Let me take these in order.

Urban Fragments, by APM Alex, used under CC-BY 2.0

Issue #1 is based on a misapprehension: I don’t think it’s correct to think of the purpose of any copyleft (Affero or otherwise) as preventing fragmentation. GPL has never prevented fragmentation – there have been forks of many GPL projects (and complaints about same) for about as long as GPL has been around. (*cough*emacs*cough*)

Critically for many developers, what GPL does attempt to prevent is free riding – taking a benefit without contributing back. GPL means any valuable improvements in forks (whether or not incompatible) are available to integrate back under the same license terms. This means you can’t “cheat” the primary developers by building your business around proprietary forks of “their” work – they can always reincorporate the valuable bits if they want to.

The frequent use of AGPL in commercial dual-licenses also suggests that free riding is the problem being attacked by strong copylefts, not fragmentation. The logic is simple: AGPL means users usually pay some cost (i.e., not free ride) to participate: either by buying a commercial license, or by sharing code. In contrast, if the goal was to limit fragmentation, the license would say something like “your patches have to be accepted back into the core, or else you have to write a check”, or even better “you have to pass a compatibility test, or else you have to write a check.”

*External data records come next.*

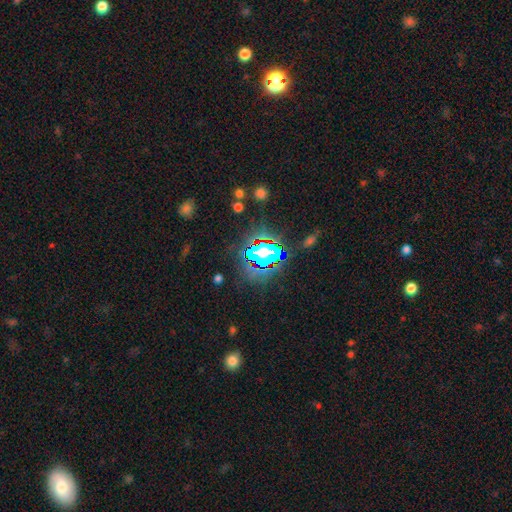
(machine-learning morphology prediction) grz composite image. It shows a star or artifact, not a galaxy (81%).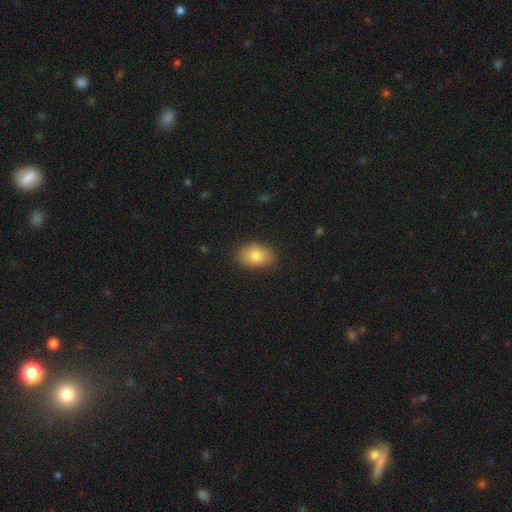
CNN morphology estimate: This is clearly a smooth galaxy (81%). How rounded: clearly in between (80%). Merging: clearly none (84%).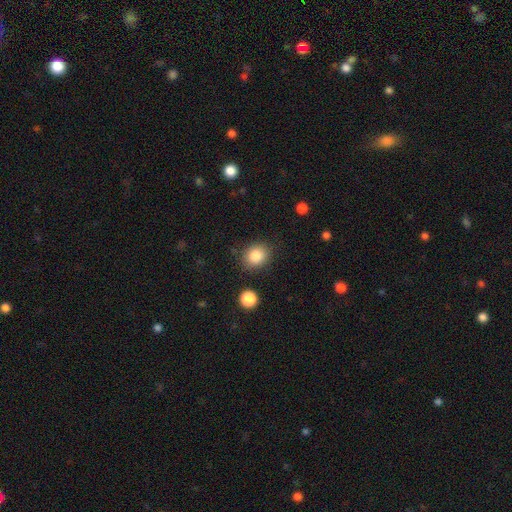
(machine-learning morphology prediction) A smooth galaxy with no disk features (85%) that is round (62%).

Vote fractions:
- Smooth or featured? smooth: 85% / star or artifact: 9% / featured or disk: 6%
- How rounded? round: 62% / in between: 37% / cigar-shaped: 1%
- Merging? none: 83% / minor disturbance: 11% / major disturbance: 3% / merger: 3%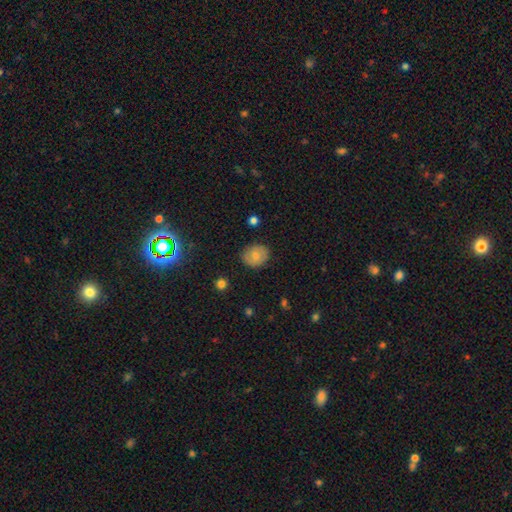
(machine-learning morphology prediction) Smooth or featured: smooth — 69% (featured or disk — 22%)
How rounded: round — 61% (in between — 38%)
Merging: none — 83% (minor disturbance — 13%)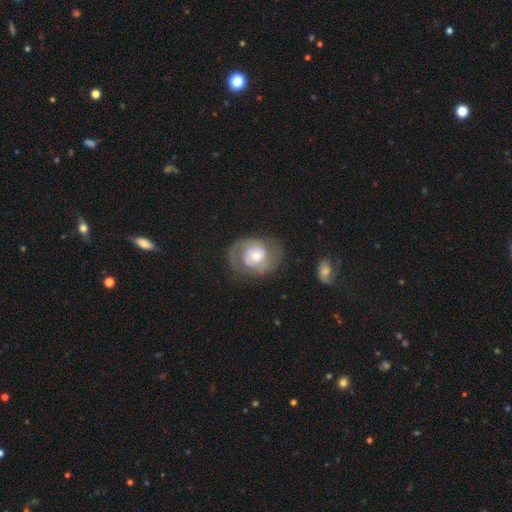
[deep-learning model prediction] The model was most divided on "spiral winding" (2-way tie): medium: 42%, tight: 42%, loose: 16%. More confident: edge-on disk — no (97%); spiral arms — yes (84%); smooth or featured — featured or disk (72%); spiral arm count — 2 (69%); bar — no (68%); merging — none (64%); bulge size — moderate (52%).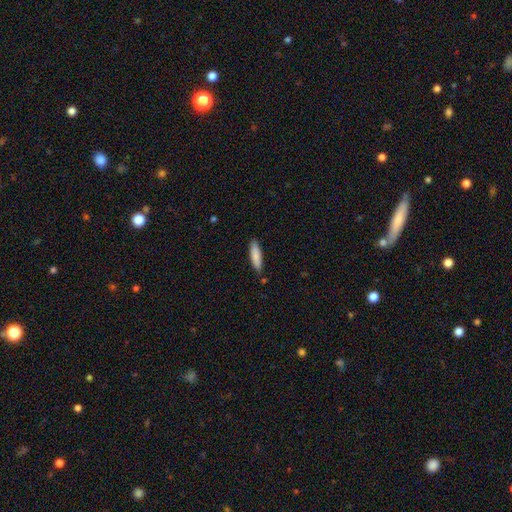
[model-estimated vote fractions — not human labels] A smooth galaxy with no disk features (85%) that is cigar-shaped (69%). Merging: none (85%).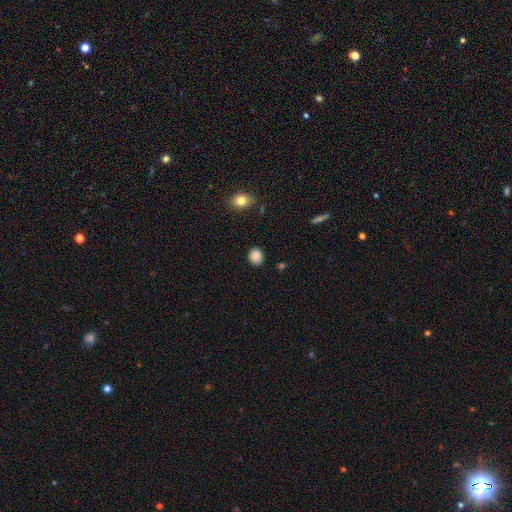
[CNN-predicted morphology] smooth 87%, star or artifact 9%, featured or disk 3%. Down the decision tree: how rounded — round (59%); merging — none (86%).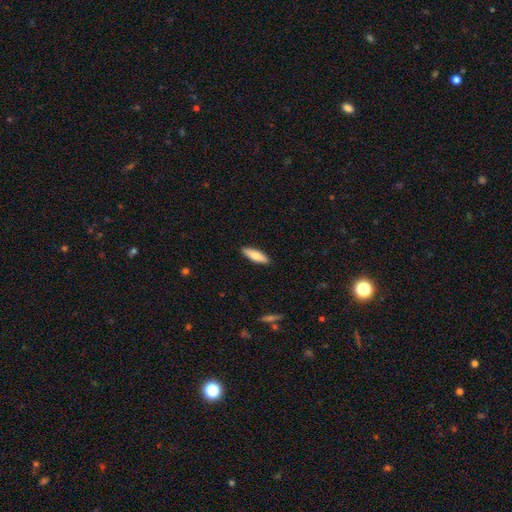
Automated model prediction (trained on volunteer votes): A smooth galaxy with no disk features (76%) that is cigar-shaped (53%). Merging: none (90%).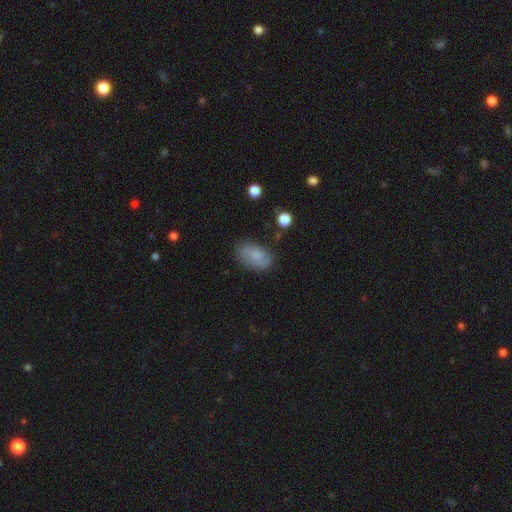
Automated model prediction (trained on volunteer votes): Smooth or featured? Predicted: smooth (p=0.73). How rounded? Predicted: in between (p=0.89). Merging? Predicted: none (p=0.72).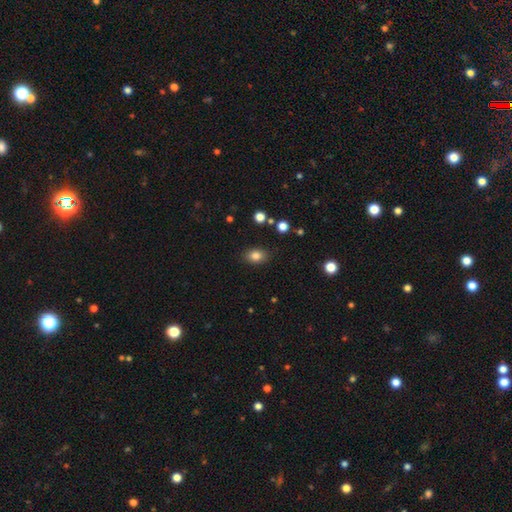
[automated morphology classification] This appears to be a smooth galaxy with no disk features (82%) that is in between round and cigar-shaped (77%). Merging: none (85%).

It is important to note that “cheat” is in quotes above. In many cases, people have realized that maintaining proprietary forks isn’t actually cheating the primary developers. For example, in many cases, we’ve realized that forking primarily cheats the forkers. For example, many users of the Linux kernel have learned the hard way that running an old fork + a small proprietary module leads to very high maintenance costs. In other cases, the permissive license actually helps fund the primary developers by enabling an open-core model (even if those aren’t trendy at the moment). In yet other cases, the primary author is making their money from other tools or services and so doesn’t care if anyone free-rides on their open source components. 37 Signals and Rails are probably the poster child for this. And of course, much of the industry has simply gotten more mature and less possessive about their software – realizing that whether or not they are “cheated” is usually a silly concern.

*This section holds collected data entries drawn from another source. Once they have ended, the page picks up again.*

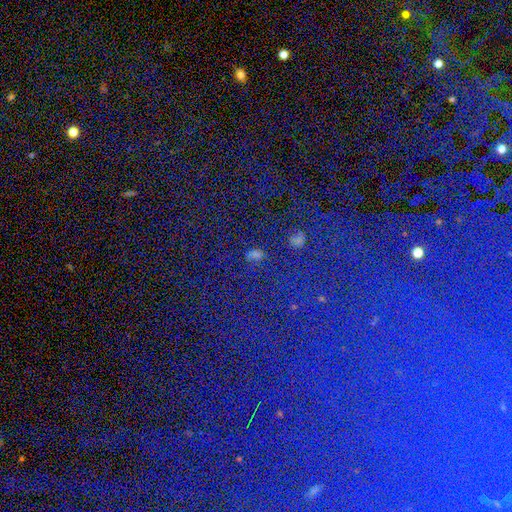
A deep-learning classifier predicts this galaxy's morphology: The model was most divided on "smooth or featured": star or artifact: 50%, smooth: 40%, featured or disk: 10%.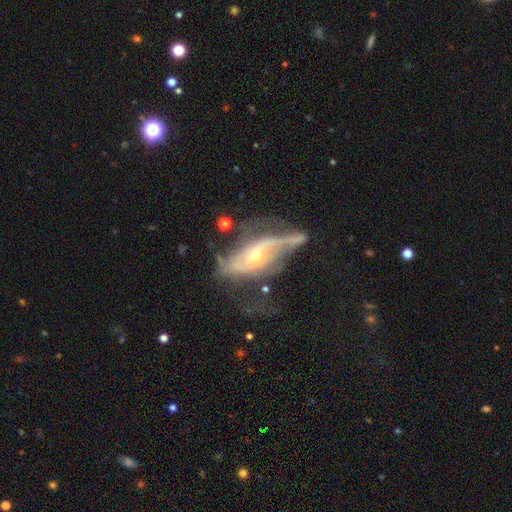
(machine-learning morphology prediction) This is clearly a featured or disk galaxy (80%). It is clearly not viewed edge-on (86%). Bar: possibly no (52%). Spiral arm pattern: clearly yes (83%). Spiral arm count: likely 2 (64%). Spiral winding: possibly loose (50%). Central bulge: possibly small (54%). Merging: marginally none (38%).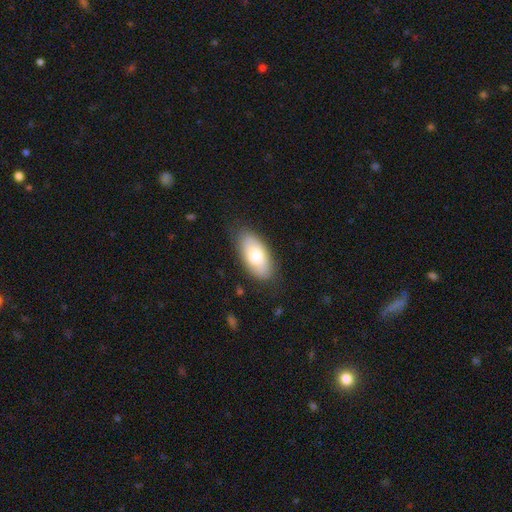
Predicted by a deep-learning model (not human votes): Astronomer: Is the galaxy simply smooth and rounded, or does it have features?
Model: smooth — 74%.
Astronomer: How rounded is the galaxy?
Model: in between — 92%.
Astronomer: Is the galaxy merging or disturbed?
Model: none — 81%.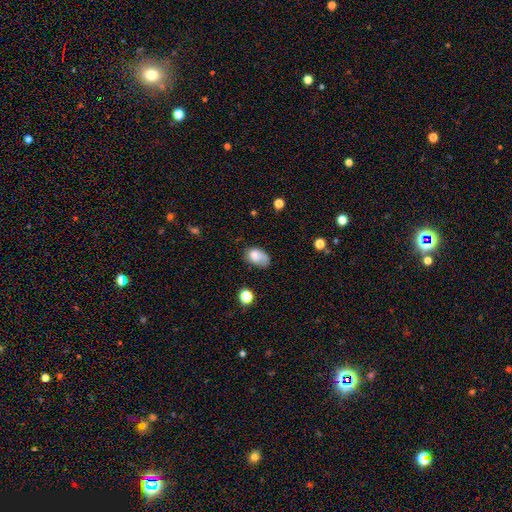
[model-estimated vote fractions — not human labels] This appears to be a smooth galaxy with no disk features (74%) that is in between round and cigar-shaped (87%). Merging: none (47%).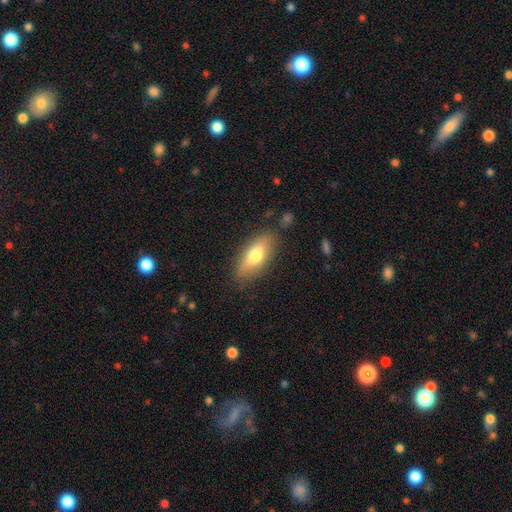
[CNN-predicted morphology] A smooth galaxy with no disk features (70%) that is in between round and cigar-shaped (77%). Merging: none (80%).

This leads to my response to issue #2: in my opinion, the recent increase in permissive licenses is driven as much by the decreasing concern about “cheating” developers (aka free riding) as it is by increased interest in adoption. In that light, the use case for AGPL is straightforward: AGPL makes sense if you’ve got a good reason to be concerned about free riding (say, if your revenue is directly tied to the tool you’re choosing a license for). This is a decreasing number of people, for the reasons described above, but it’s still far from zero. For those folks, increasing adoption may not actually be useful – it’s a case of “we lose money on every sale, but we’ll make it up on volume”.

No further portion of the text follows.